Kamal* réclame alors une expertise médico-légale pour déterminer son âge,  ce que le SEM ne fait pas. À la place, le SEM dépose une requête de reprise en charge auprès des autorités bulgares, sur la base du règlement Dublin III. En novembre 2023, les autorités bulgares rejettent cette demande, au motif que la Croatie serait compétente. Le SEM s’adresse alors aux autorités croates, qui acceptent la demande.

Fin novembre, le SEM requiert le changement de date de naissance de Kamal* pour 2005, avec mention de son caractère litigieux, et sollicite la suppression du code «mineur non accompagné». En décembre 2023, le SEM déclare ne pas entrer en matière sur sa demande d’asile, au motif que la Croatie serait l’État responsable de sa prise en charge (art.31a LAsi ; règlement Dublin III).

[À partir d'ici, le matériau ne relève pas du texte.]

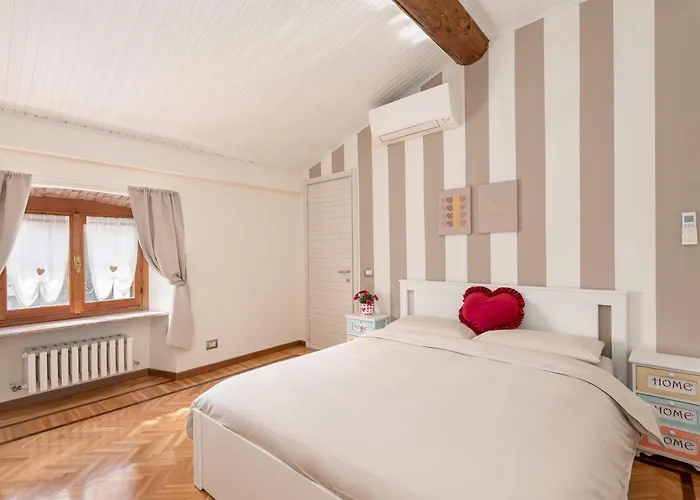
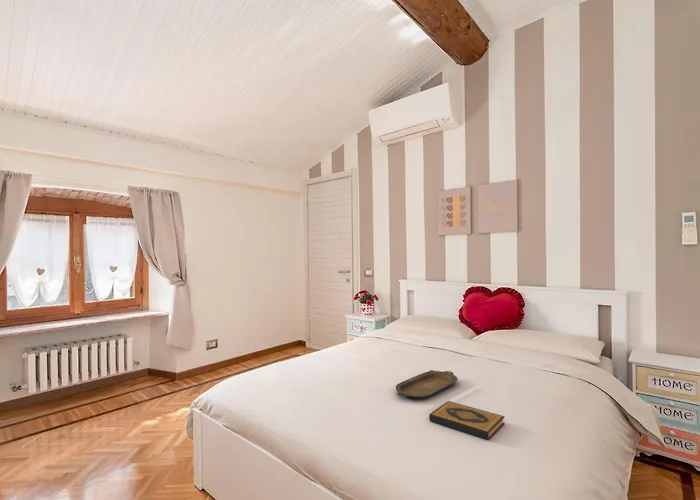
+ hardback book [428,400,505,440]
+ serving tray [395,369,459,400]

Appuyé par une mandataire, Kamal* dépose un recours auprès du TAF contre cette décision, demandant son annulation et la rectification de sa date de naissance pour 2007. Il fait notamment valoir que le SEM aurait violé son droit d’être entendu, car il n’aurait pas examiné l’authenticité de sa tazkira, qu’il n’aurait pas effectué de recherche pour savoir comment les autorités croates et bulgares ont fixé son âge, et n’aurait tenu compte de ses déclarations. Il reproche donc au SEM de ne pas avoir procédé à une appréciation globale de la situation, en accordant une valeur trop importante aux éléments plaidant en défaveur de sa minorité. Dans un arrêt rendu en juin 2024, le TAF reconnait que la copie de la tazkira de Kamal* n’est guère apte à prouver ou rendre vraisemblable sa date de naissance alléguée et qu’elle a une valeur probatoire très réduite. Néanmoins, le TAF estime que le SEM aurait dû donner la possibilité à Kamal* de se déterminer sur les autres arguments avancés avant de rendre sa décision. Le seul fait que les autorités croates et bulgares aient considéré Kamal* comme majeur n’apparaît pas comme décisif, d’autant qu’aucune information sur la manière dont ces autorités ont déterminé son âge n’a été fournie. Enfin, le TAF reproche au SEM de ne pas avoir entrepris d’investigations complémentaires au sujet de la famille de Kamal*, et de ne pas avoir ordonné d’expertise médico-légale. Le TAF admet donc le recours et renvoie l’affaire au SEM pour nouvelle décision.